EXERCISE:
Copy the stretch of the IBCLC text from "Getting Started as" through "this new profession.", word for word.

Getting Started as an IBCLC

You are interested in becoming a lactation consultant.... Perhaps you are an RN who has worked in maternity nursing for many years, and you are wondering if there is something more you can do. Perhaps you are a La Leche League Leader. You might be a dietitian, a physician, a midwife, a childbirth educator, or a doula. Perhaps you are a mom that had a great breastfeeding experience, and you are wanting to share that with others. In any case, you are now exploring your options and want to find out just what it takes to embark on the path to this new profession.

Women have been helping other women breastfeed for millennia. Most often, it is in an informal, mother to mother, woman to woman setting. In the mid 1980's, an international exam was developed by the International Board of Lactation Consultant Examiners (IBLCE) to certify those who wanted to become lactation professionals. Currently there are thousands of International Board Certified Lactation Consultants (IBCLC) around the world working in a variety of settings such as hospitals, WIC clinics, public health, physician's offices, private practice, health clinics, and so on. IBCLCs come from a number of backgrounds - there are those that are health professionals, and those may have a degree in child development, psychology, anthropology, social work, speech, occupational or physical therapy. Still other IBCLCs come to the profession simply because they are committed to breastfeeding and have a strong desire to help other mothers and infants.

DATA RECORDS:
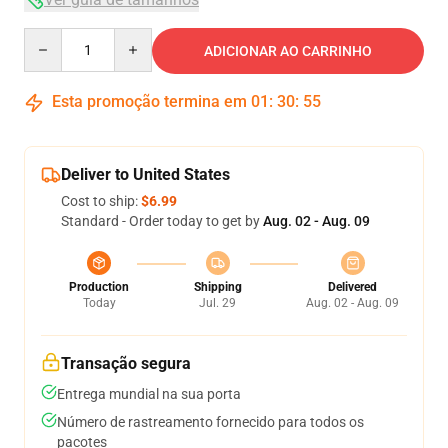
Quantity
ADICIONAR AO CARRINHO
Esta promoção termina em
01
:
30
:
54
Deliver to United States
Cost to ship:
$6.99
Standard - Order today to get by
Aug. 02 - Aug. 09
Production
Shipping
Delivered
Today
Jul. 29
Aug. 02 - Aug. 09
Transação segura
Entrega mundial na sua porta
Número de rastreamento fornecido para todos os
pacotes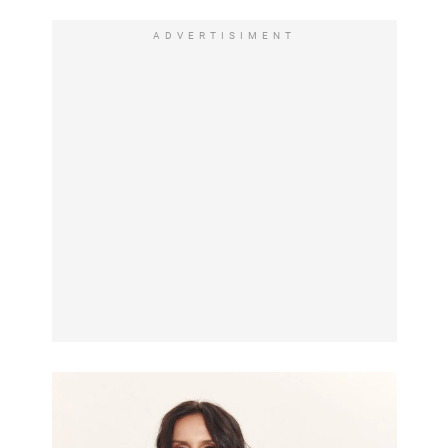
ADVERTISIMENT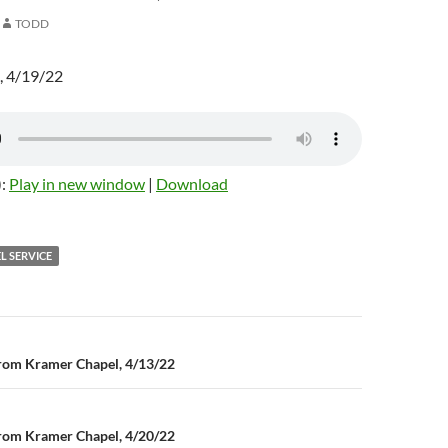
TODD
, 4/19/22
):
Play in new window
|
Download
L SERVICE
rom Kramer Chapel, 4/13/22
n
rom Kramer Chapel, 4/20/22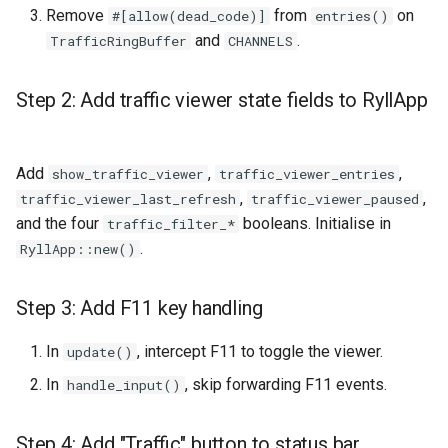
Remove
from
on
#[allow(dead_code)]
entries()
and
.
TrafficRingBuffer
CHANNELS
Step 2: Add traffic viewer state fields to RyllApp
Add
,
,
show_traffic_viewer
traffic_viewer_entries
,
,
traffic_viewer_last_refresh
traffic_viewer_paused
and the four
booleans. Initialise in
traffic_filter_*
.
RyllApp::new()
Step 3: Add F11 key handling
In
, intercept F11 to toggle the viewer.
update()
In
, skip forwarding F11 events.
handle_input()
Step 4: Add "Traffic" button to status bar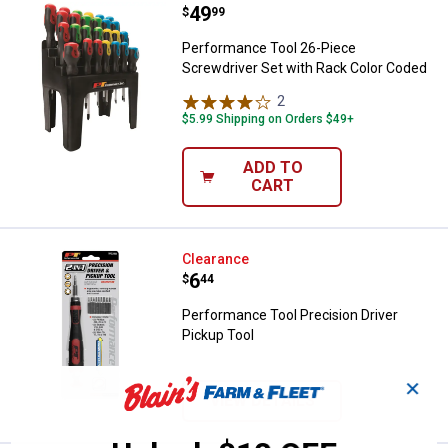
Price:
.
49
Performance Tool 26-Piece Screw
$
99
Performance Tool 26-Piece
Screwdriver Set with Rack Color Coded
2
Reviews
$5.99 Shipping on Orders $49+
ADD TO
CART
Performance Tool Precision Drive
Clearance
Price:
.
6
$
44
Performance Tool Precision Driver
Pickup Tool
✕
VIEW DETAILS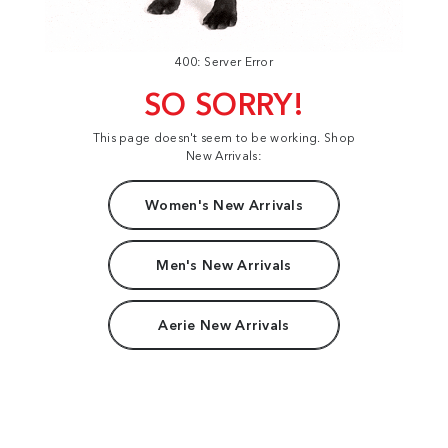
400: Server Error
SO SORRY!
This page doesn't seem to be working. Shop
New Arrivals:
Women's New Arrivals
Men's New Arrivals
Aerie New Arrivals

WRITTEN SOLUTION:
Getting Started as an IBCLC

You are interested in becoming a lactation consultant.... Perhaps you are an RN who has worked in maternity nursing for many years, and you are wondering if there is something more you can do. Perhaps you are a La Leche League Leader. You might be a dietitian, a physician, a midwife, a childbirth educator, or a doula. Perhaps you are a mom that had a great breastfeeding experience, and you are wanting to share that with others. In any case, you are now exploring your options and want to find out just what it takes to embark on the path to this new profession.